Evelyn raised an eyebrow at me. “More importantly, Heather, what about your plans?”

“I … ” I sighed, feeling useless. “I don’t have the foggiest idea about how to get to Edward. There’s … well, I have some theories, about things I might do with brainmath, perhaps, maybe.”

“Mmmmm,” Evelyn purred, staring at me with sharp curiosity. “Not what I mean.”

“ … I’m sorry?”

Evelyn narrowed her eyes again, and a creeping sensation crawled up my back.
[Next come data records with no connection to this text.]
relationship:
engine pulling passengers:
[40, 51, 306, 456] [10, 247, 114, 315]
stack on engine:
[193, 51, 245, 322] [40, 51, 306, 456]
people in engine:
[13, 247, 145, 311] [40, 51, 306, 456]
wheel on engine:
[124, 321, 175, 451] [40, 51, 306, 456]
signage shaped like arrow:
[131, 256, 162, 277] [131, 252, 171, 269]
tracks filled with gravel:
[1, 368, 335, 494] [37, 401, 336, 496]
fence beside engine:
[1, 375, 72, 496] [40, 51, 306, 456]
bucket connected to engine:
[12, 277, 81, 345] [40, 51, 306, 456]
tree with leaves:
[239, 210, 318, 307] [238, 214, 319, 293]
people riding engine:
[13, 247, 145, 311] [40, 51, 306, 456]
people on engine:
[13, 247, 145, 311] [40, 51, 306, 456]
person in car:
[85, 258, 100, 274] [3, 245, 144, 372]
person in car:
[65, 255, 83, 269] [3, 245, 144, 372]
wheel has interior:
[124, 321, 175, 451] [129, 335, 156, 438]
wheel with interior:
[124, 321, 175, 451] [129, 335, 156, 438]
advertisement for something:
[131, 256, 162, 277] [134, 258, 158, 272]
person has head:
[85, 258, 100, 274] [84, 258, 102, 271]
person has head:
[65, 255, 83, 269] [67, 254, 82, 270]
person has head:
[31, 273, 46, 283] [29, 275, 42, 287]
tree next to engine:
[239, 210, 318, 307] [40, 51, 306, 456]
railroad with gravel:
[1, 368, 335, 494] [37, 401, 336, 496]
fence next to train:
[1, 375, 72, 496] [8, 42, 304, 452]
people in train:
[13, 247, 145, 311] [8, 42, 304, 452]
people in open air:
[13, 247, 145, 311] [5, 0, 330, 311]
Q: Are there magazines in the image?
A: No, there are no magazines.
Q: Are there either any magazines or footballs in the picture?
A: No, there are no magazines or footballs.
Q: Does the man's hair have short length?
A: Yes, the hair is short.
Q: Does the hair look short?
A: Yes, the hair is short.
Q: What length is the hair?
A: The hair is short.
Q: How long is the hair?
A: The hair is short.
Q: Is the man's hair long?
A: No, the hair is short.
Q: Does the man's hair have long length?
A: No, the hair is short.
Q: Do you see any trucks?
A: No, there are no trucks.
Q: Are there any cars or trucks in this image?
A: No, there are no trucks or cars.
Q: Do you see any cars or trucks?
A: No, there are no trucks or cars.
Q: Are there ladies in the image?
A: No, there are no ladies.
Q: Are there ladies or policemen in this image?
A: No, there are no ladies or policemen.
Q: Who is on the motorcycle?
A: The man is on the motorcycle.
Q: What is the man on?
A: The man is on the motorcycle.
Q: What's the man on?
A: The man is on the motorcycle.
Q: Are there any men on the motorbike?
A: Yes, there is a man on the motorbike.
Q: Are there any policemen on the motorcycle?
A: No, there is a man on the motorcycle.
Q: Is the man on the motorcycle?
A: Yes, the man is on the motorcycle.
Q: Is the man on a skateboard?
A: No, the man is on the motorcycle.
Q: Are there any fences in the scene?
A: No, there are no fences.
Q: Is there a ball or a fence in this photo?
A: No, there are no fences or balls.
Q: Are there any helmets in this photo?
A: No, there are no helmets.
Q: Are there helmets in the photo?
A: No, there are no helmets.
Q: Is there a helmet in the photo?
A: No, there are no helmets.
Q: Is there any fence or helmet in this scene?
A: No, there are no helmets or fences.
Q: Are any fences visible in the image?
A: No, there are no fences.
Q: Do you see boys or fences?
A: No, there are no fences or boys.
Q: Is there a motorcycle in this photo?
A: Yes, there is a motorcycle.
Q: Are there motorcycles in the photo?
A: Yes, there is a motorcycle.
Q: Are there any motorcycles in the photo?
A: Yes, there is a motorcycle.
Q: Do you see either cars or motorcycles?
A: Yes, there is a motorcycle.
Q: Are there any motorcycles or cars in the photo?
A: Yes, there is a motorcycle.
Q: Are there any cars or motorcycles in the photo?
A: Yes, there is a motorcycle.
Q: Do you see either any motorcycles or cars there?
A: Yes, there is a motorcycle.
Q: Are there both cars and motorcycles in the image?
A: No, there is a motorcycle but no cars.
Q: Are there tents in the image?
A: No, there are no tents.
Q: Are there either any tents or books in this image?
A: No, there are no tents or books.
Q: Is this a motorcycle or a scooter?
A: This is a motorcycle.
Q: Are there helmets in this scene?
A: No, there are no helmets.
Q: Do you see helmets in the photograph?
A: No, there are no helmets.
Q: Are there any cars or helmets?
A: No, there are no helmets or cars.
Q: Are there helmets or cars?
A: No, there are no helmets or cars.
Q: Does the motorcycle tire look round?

“Heather, you executed extensive, experimental hyperdimensional mathematics yesterday. And the day before you ripped the three of us back from Carcosa. Not to mention you pulled off your little tentacle-summoning trick again yesterday, and had a tug of war with a servitor. Feeling at all sore?”

“Oh, yes, very.” A hand wandered to my side, to the circular bruises along my flank, muscles stiff and aching whenever I moved.

Evelyn frowned in fascination. “Have you really not noticed?”

“ … noticed what? Evee, please don’t get cryptic on me.”

“Growing,” Praem intoned.

“Exactly,” Evelyn purred, peering at me like a specimen on an examination table. “Heather, in the recent past, any one of the feats I just mentioned would have left you weak and shaky for days. But here you are, running up and down the stairs multiple times this morning, with fist-sized deep-tissue bruises in your sides. You’ve been recovering faster.”

“Oh.” I blinked in surprise. “I … have I?”

“Whatever you are, Heather, you’re getting better at being you.”